Like you, your dog can enjoy reduced stress, eased discomfort and improved mobility and blood flow from massage. Be your furry friend’s dog massage therapist with these simple tips:
- Make sure your dog is calm and lying comfortably.
- Start the massage by using a simple compression technique. Place your dog’s leg between the palms of your hands and apply light pressure. Repeat this process moving down your dog’s leg from the shoulder to the paw. Be careful to note any tension you feel and any reaction that might indicate pain or discomfort. Then proceed by applying pressure hand over hand along your dog’s sides.
- Now move on to effleurage, small circular stroking movements with the palm of your hands. Start with your dog’s head and work your way to your dog’s tail using these small circular movements with light pressure. Avoid applying pressure directly to your dog’s spine, and continue to watch for signs of pain or discomfort.
- Next, use a kneading or rolling motion to focus on the areas of tension you found during the compression and effleurage parts of the massage. Use only light pressure, since you know these areas are sensitive.
- If you have the time and your dog permits, you can finish the massage with additional effleurage and/or compression.
- Remember, you need only apply light pressure and if your dog shows signs of discomfort (pulls their leg away from you, rapidly moves, or whimpers or yelps) stop the massage and seek treatment.
Using these techniques regularly can create profound improvements in your dog’s health.

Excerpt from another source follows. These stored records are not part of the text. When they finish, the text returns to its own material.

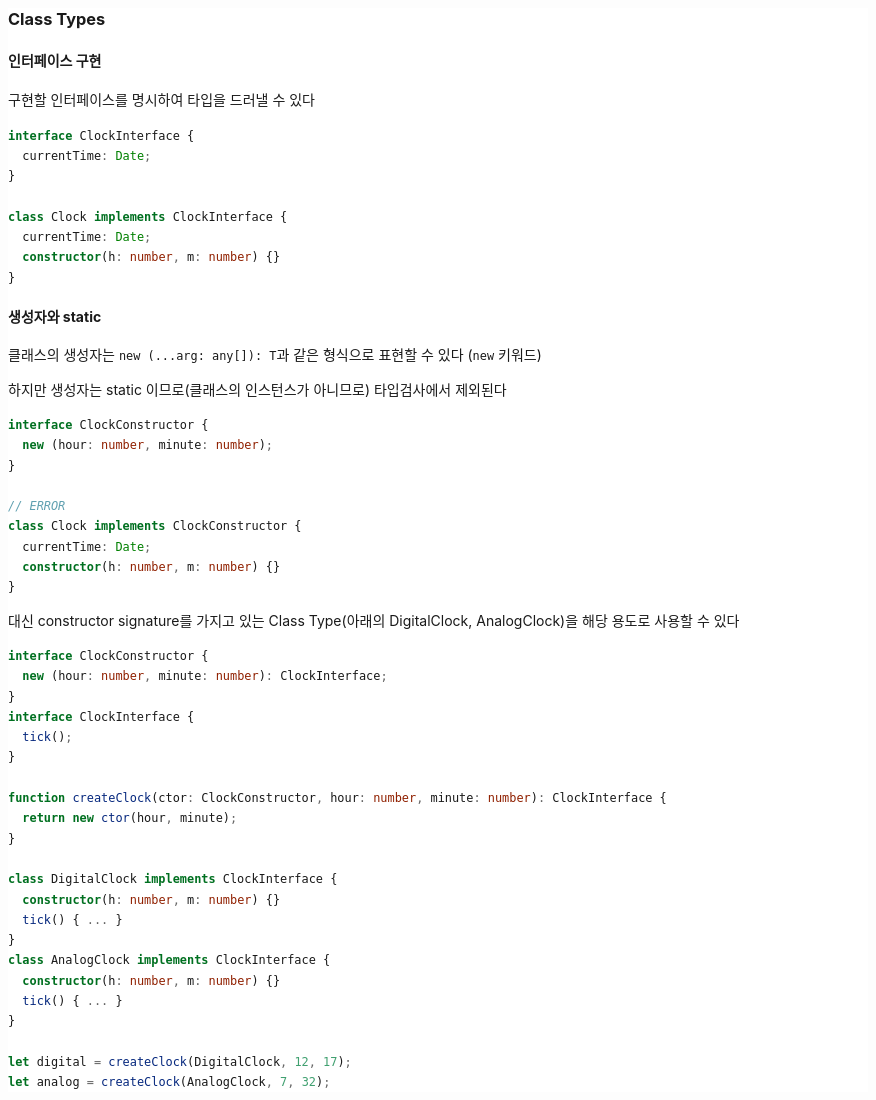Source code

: ### Class Types

#### 인터페이스 구현

구현할 인터페이스를 명시하여 타입을 드러낼 수 있다

```ts
interface ClockInterface {
  currentTime: Date;
}

class Clock implements ClockInterface {
  currentTime: Date;
  constructor(h: number, m: number) {}
}
```

#### 생성자와 static

클래스의 생성자는 `new (...arg: any[]): T`과 같은 형식으로 표현할 수 있다 (`new` 키워드)

하지만 생성자는 static 이므로(클래스의 인스턴스가 아니므로) 타입검사에서 제외된다

```ts
interface ClockConstructor {
  new (hour: number, minute: number);
}

// ERROR
class Clock implements ClockConstructor {
  currentTime: Date;
  constructor(h: number, m: number) {}
}
```

대신 constructor signature를 가지고 있는 Class Type(아래의 DigitalClock, AnalogClock)을 해당 용도로 사용할 수 있다

```ts
interface ClockConstructor {
  new (hour: number, minute: number): ClockInterface;
}
interface ClockInterface {
  tick();
}

function createClock(ctor: ClockConstructor, hour: number, minute: number): ClockInterface {
  return new ctor(hour, minute);
}

class DigitalClock implements ClockInterface {
  constructor(h: number, m: number) {}
  tick() { ... }
}
class AnalogClock implements ClockInterface {
  constructor(h: number, m: number) {}
  tick() { ... }
}

let digital = createClock(DigitalClock, 12, 17);
let analog = createClock(AnalogClock, 7, 32);
```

You may see improvements in your dog’s activity level, a reduction in their stress, and improvements in the function of their immune system and overall health. Taking the time to massage your dog will allow you to identify any potential health issues early and with the help of your veterinarian get ahead of them. And don’t forget the greatest benefit. Making the effort to spend this quality time with your dog will strengthen the bond between you and your furry family member.